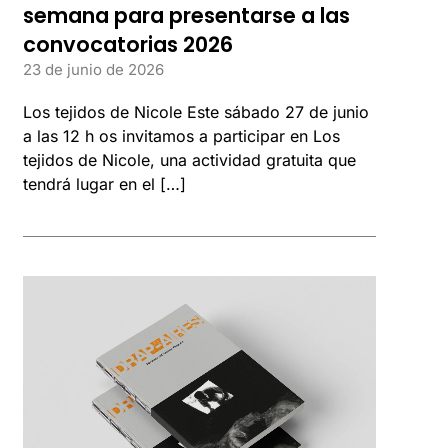
semana para presentarse a las
convocatorias 2026
23 de junio de 2026
Los tejidos de Nicole Este sábado 27 de junio
a las 12 h os invitamos a participar en Los
tejidos de Nicole, una actividad gratuita que
tendrá lugar en el […]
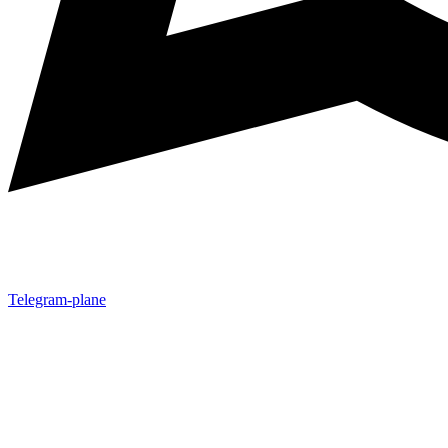
Telegram-plane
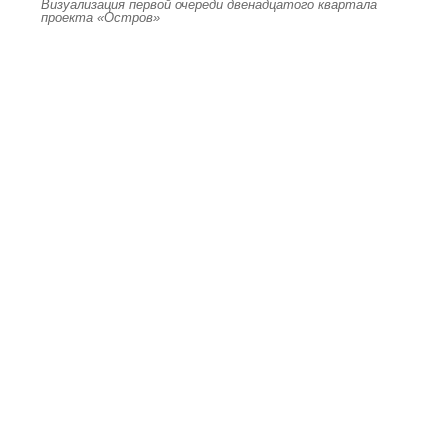
Визуализация первой очереди двенадцатого квартала
проекта «Остров»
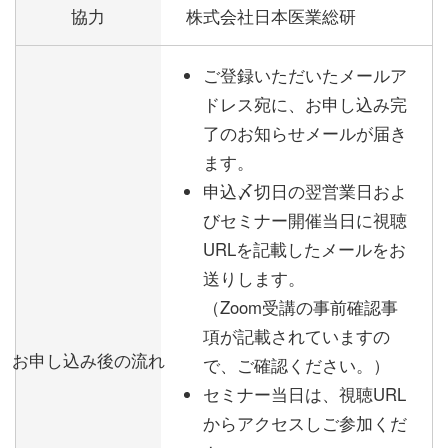
協力
株式会社日本医業総研
ご登録いただいたメールア
ドレス宛に、お申し込み完
了のお知らせメールが届き
ます。
申込〆切日の翌営業日およ
びセミナー開催当日に視聴
URLを記載したメールをお
送りします。
（Zoom受講の事前確認事
項が記載されていますの
お申し込み後の流れ
で、ご確認ください。）
セミナー当日は、視聴URL
からアクセスしご参加くだ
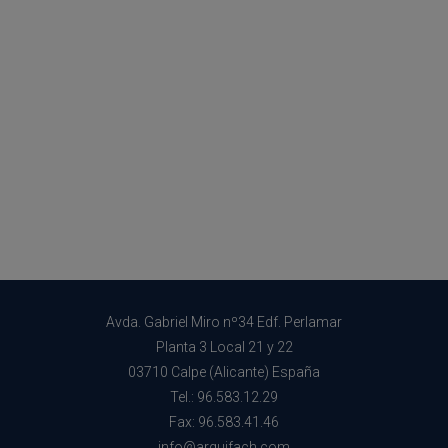
Avda. Gabriel Miro nº34 Edf. Perlamar
Planta 3 Local 21 y 22
03710 Calpe (Alicante) España
Tel.: 96.583.12.29
Fax: 96.583.41.46
info@arquifach.com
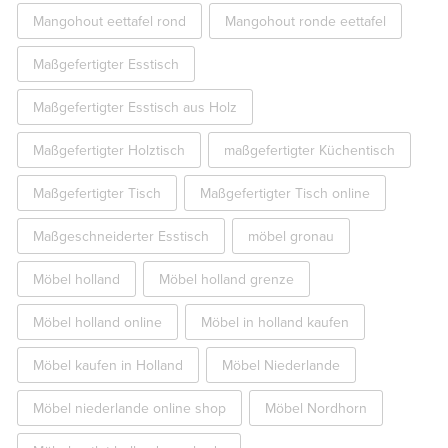
Mangohout eettafel rond
Mangohout ronde eettafel
Maßgefertigter Esstisch
Maßgefertigter Esstisch aus Holz
Maßgefertigter Holztisch
maßgefertigter Küchentisch
Maßgefertigter Tisch
Maßgefertigter Tisch online
Maßgeschneiderter Esstisch
möbel gronau
Möbel holland
Möbel holland grenze
Möbel holland online
Möbel in holland kaufen
Möbel kaufen in Holland
Möbel Niederlande
Möbel niederlande online shop
Möbel Nordhorn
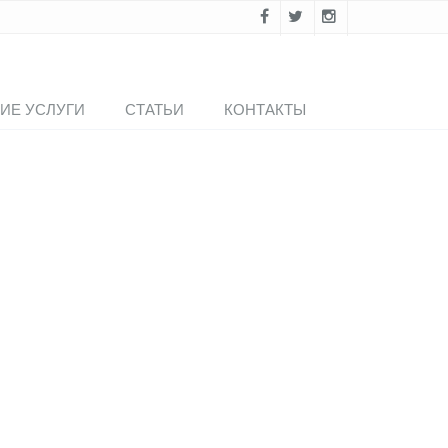
ИЕ УСЛУГИ
СТАТЬИ
КОНТАКТЫ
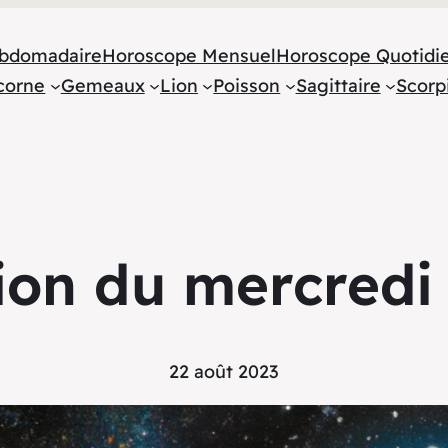
bdomadaire
Horoscope Mensuel
Horoscope Quotidi
corne
Gemeaux
Lion
Poisson
Sagittaire
Scorp
on du mercredi
22 août 2023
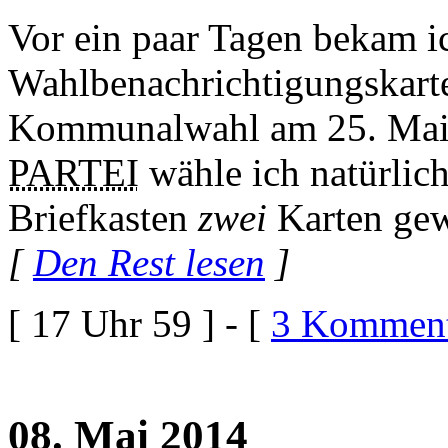
Vor ein paar Tagen bekam i
Wahlbenachrichtigungskarte
Kommunalwahl am 25. Mai. 
PARTEI
wähle ich natürlich
Briefkasten
zwei
Karten gew
[
Den Rest lesen
]
[ 17 Uhr 59 ] - [
3 Komment
08. Mai 2014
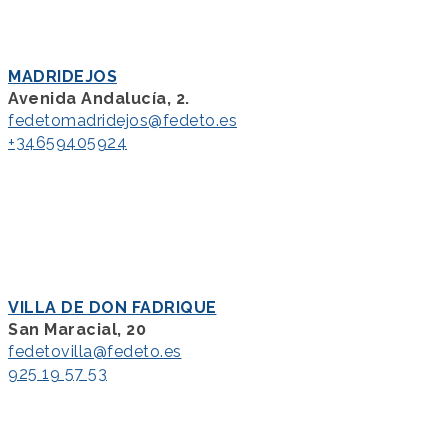
MADRIDEJOS
Avenida Andalucía, 2.
fedetomadridejos@fedeto.es
+34659405924
VILLA DE DON FADRIQUE
San Maracial, 20
fedetovilla@fedeto.es
925 19 57 53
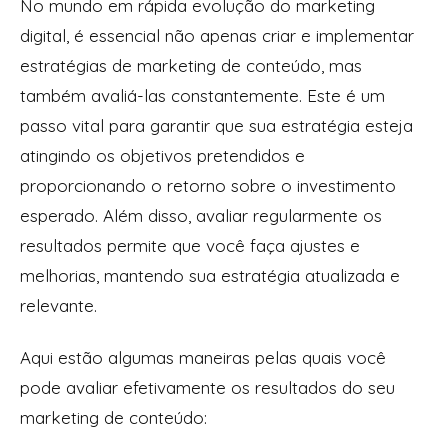
No mundo em rápida evolução do marketing
digital, é essencial não apenas criar e implementar
estratégias de marketing de conteúdo, mas
também avaliá-las constantemente. Este é um
passo vital para garantir que sua estratégia esteja
atingindo os objetivos pretendidos e
proporcionando o retorno sobre o investimento
esperado. Além disso, avaliar regularmente os
resultados permite que você faça ajustes e
melhorias, mantendo sua estratégia atualizada e
relevante.
Aqui estão algumas maneiras pelas quais você
pode avaliar efetivamente os resultados do seu
marketing de conteúdo:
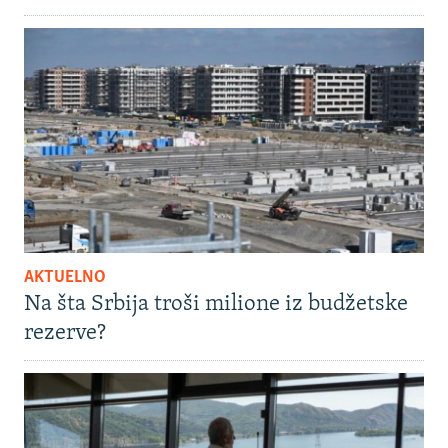
AKTUELNO
Na šta Srbija troši milione iz budžetske
rezerve?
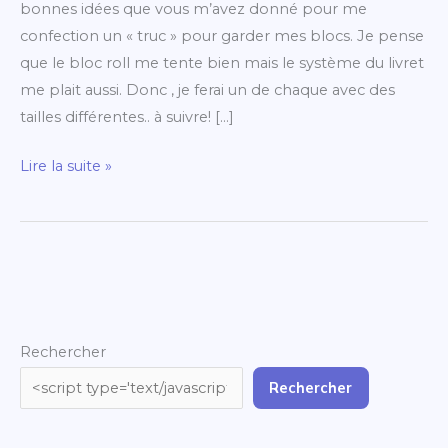
bonnes idées que vous m’avez donné pour me
confection un « truc » pour garder mes blocs. Je pense
que le bloc roll me tente bien mais le système du livret
me plait aussi. Donc , je ferai un de chaque avec des
tailles différentes.. à suivre! […]
Lire la suite »
Rechercher
Rechercher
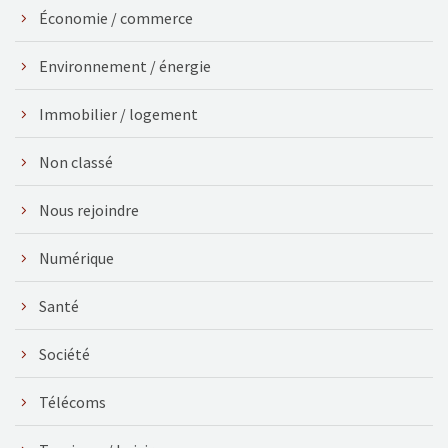
Économie / commerce
Environnement / énergie
Immobilier / logement
Non classé
Nous rejoindre
Numérique
Santé
Société
Télécoms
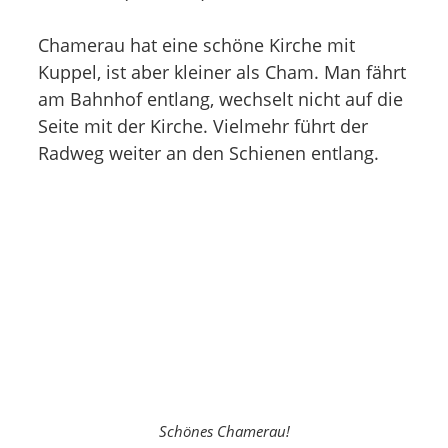
Chamerau hat eine schöne Kirche mit
Kuppel, ist aber kleiner als Cham. Man fährt
am Bahnhof entlang, wechselt nicht auf die
Seite mit der Kirche. Vielmehr führt der
Radweg weiter an den Schienen entlang.
Schönes Chamerau!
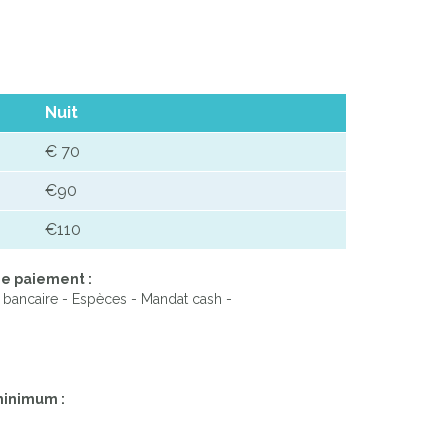
Nuit
€ 70
€90
€110
e paiement :
 bancaire - Espèces - Mandat cash -
minimum :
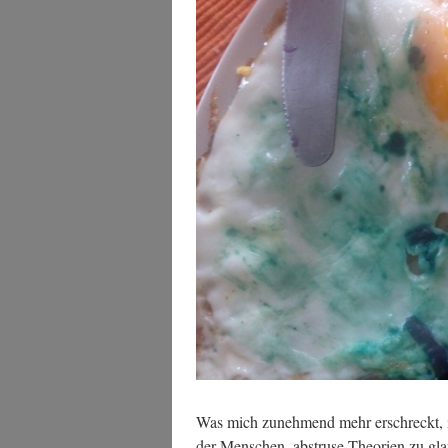
Was mich zuneh­mend mehr erschreckt, ist 
der Men­schen, abstru­se Theo­rien zu gla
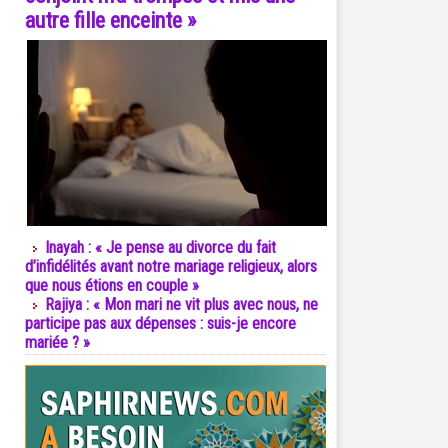
autre fille enceinte »
Inayah : « Je pense au divorce du fait
d’infidélités avant notre mariage religieux, alors
que nous étions en couple »
Rajiya : « Mon mari ne vit plus avec nous, ne
participe pas aux dépenses : suis-je encore
mariée ? »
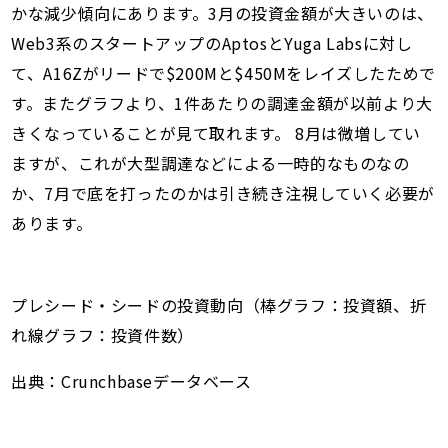
かな減少傾向にあります。3月の投資金額が大きいのは、
Web3系のスタートアップのAptosとYuga Labsに対し
て、A16Zがリードで$200Mと$450Mをレイズしたためで
す。またグラフより、1件あたりの調達金額が以前より大
きくなっていることが見て取れます。 8月は微増してい
ますが、これが大型調達などによる一時的なものなの
か、7月で底を打ったのかは引き続き注視していく必要が
あります。
プレシード・シードの投資動向（棒グラフ：投資額、折
れ線グラフ：投資件数）
出典：Crunchbaseデータベース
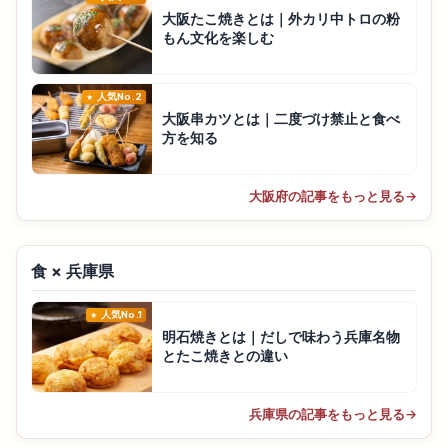
大阪たこ焼きとは｜外カリ中トロの粉
もん文化を楽しむ
人気No.2
大阪串カツとは｜二度づけ禁止と食べ
方を知る
大阪府の記事をもっと見る
→
食 × 兵庫県
人気No.1
明石焼きとは｜だしで味わう兵庫名物
とたこ焼きとの違い
兵庫県の記事をもっと見る
→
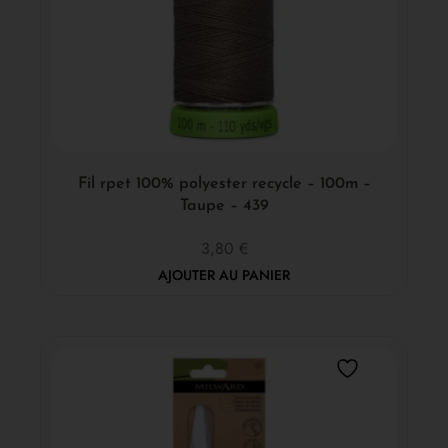
Fil rpet 100% polyester recycle – 100m –
Taupe – 439
3,80
€
AJOUTER AU PANIER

◆ **Exercise objective**
Each entry needs to be returned verbatim, with its pictures left out.

◆ **Response below**
semana para presentarse a las
convocatorias 2026
23 de junio de 2026
Los tejidos de Nicole Este sábado 27 de junio
a las 12 h os invitamos a participar en Los
tejidos de Nicole, una actividad gratuita que
tendrá lugar en el […]
Telegram-plane
Визуализация первой очереди двенадцатого квартала
проекта «Остров»
協力
株式会社日本医業総研
ご登録いただいたメールア
ドレス宛に、お申し込み完
了のお知らせメールが届き
ます。
申込〆切日の翌営業日およ
びセミナー開催当日に視聴
URLを記載したメールをお
送りします。
（Zoom受講の事前確認事
項が記載されていますの
お申し込み後の流れ
で、ご確認ください。）
セミナー当日は、視聴URL
からアクセスしご参加くだ
Avda. Gabriel Miro nº34 Edf. Perlamar
Planta 3 Local 21 y 22
03710 Calpe (Alicante) España
Tel.: 96.583.12.29
Fax: 96.583.41.46
info@arquifach.com
Mangohout eettafel rond
Mangohout ronde eettafel
Maßgefertigter Esstisch
Maßgefertigter Esstisch aus Holz
Maßgefertigter Holztisch
maßgefertigter Küchentisch
Maßgefertigter Tisch
Maßgefertigter Tisch online
Maßgeschneiderter Esstisch
möbel gronau
Möbel holland
Möbel holland grenze
Möbel holland online
Möbel in holland kaufen
Möbel kaufen in Holland
Möbel Niederlande
Möbel niederlande online shop
Möbel Nordhorn
ИЕ УСЛУГИ
СТАТЬИ
КОНТАКТЫ
bdomadaire
Horoscope Mensuel
Horoscope Quotidi
corne
Gemeaux
Lion
Poisson
Sagittaire
Scorp
on du mercredi
22 août 2023
Vor ein paar Tagen bekam i
Wahlbenachrichtigungskarte
Kommunalwahl am 25. Mai. 
PARTEI
wähle ich natürlich
Briefkasten
zwei
Karten gew
[
Den Rest lesen
]
[ 17 Uhr 59 ] - [
3 Komment
08. Mai 2014
MADRIDEJOS
Avenida Andalucía, 2.
fedetomadridejos@fedeto.es
+34659405924
VILLA DE DON FADRIQUE
San Maracial, 20
fedetovilla@fedeto.es
925 19 57 53
No mundo em rápida evolução do marketing
digital, é essencial não apenas criar e implementar
estratégias de marketing de conteúdo, mas
também avaliá-las constantemente. Este é um
passo vital para garantir que sua estratégia esteja
atingindo os objetivos pretendidos e
proporcionando o retorno sobre o investimento
esperado. Além disso, avaliar regularmente os
resultados permite que você faça ajustes e
melhorias, mantendo sua estratégia atualizada e
relevante.
Aqui estão algumas maneiras pelas quais você
pode avaliar efetivamente os resultados do seu
marketing de conteúdo:
AKTUELNO
Na šta Srbija troši milione iz budžetske
rezerve?
bonnes idées que vous m’avez donné pour me
confection un « truc » pour garder mes blocs. Je pense
que le bloc roll me tente bien mais le système du livret
me plait aussi. Donc , je ferai un de chaque avec des
tailles différentes.. à suivre! […]
Lire la suite »
Rechercher
Rechercher
Économie / commerce
Environnement / énergie
Immobilier / logement
Non classé
Nous rejoindre
Numérique
Santé
Société
Télécoms
Chamerau hat eine schöne Kirche mit
Kuppel, ist aber kleiner als Cham. Man fährt
am Bahnhof entlang, wechselt nicht auf die
Seite mit der Kirche. Vielmehr führt der
Radweg weiter an den Schienen entlang.
Schönes Chamerau!
Nuit
€ 70
€90
€110
e paiement :
 bancaire - Espèces - Mandat cash -
minimum :
Was mich zuneh­mend mehr erschreckt, ist 
der Men­schen, abstru­se Theo­rien zu gla
autre fille enceinte »
Inayah : « Je pense au divorce du fait
d’infidélités avant notre mariage religieux, alors
que nous étions en couple »
Rajiya : « Mon mari ne vit plus avec nous, ne
participe pas aux dépenses : suis-je encore
mariée ? »
かな減少傾向にあります。3月の投資金額が大きいのは、
Web3系のスタートアップのAptosとYuga Labsに対し
て、A16Zがリードで$200Mと$450Mをレイズしたためで
す。またグラフより、1件あたりの調達金額が以前より大
きくなっていることが見て取れます。 8月は微増してい
ますが、これが大型調達などによる一時的なものなの
か、7月で底を打ったのかは引き続き注視していく必要が
あります。
プレシード・シードの投資動向（棒グラフ：投資額、折
れ線グラフ：投資件数）
出典：Crunchbaseデータベース
大阪たこ焼きとは｜外カリ中トロの粉
もん文化を楽しむ
人気No.2
大阪串カツとは｜二度づけ禁止と食べ
方を知る
大阪府の記事をもっと見る
→
食 × 兵庫県
人気No.1
明石焼きとは｜だしで味わう兵庫名物
とたこ焼きとの違い
兵庫県の記事をもっと見る
→
Fil rpet 100% polyester recycle – 100m –
Taupe – 439
3,80
€
AJOUTER AU PANIER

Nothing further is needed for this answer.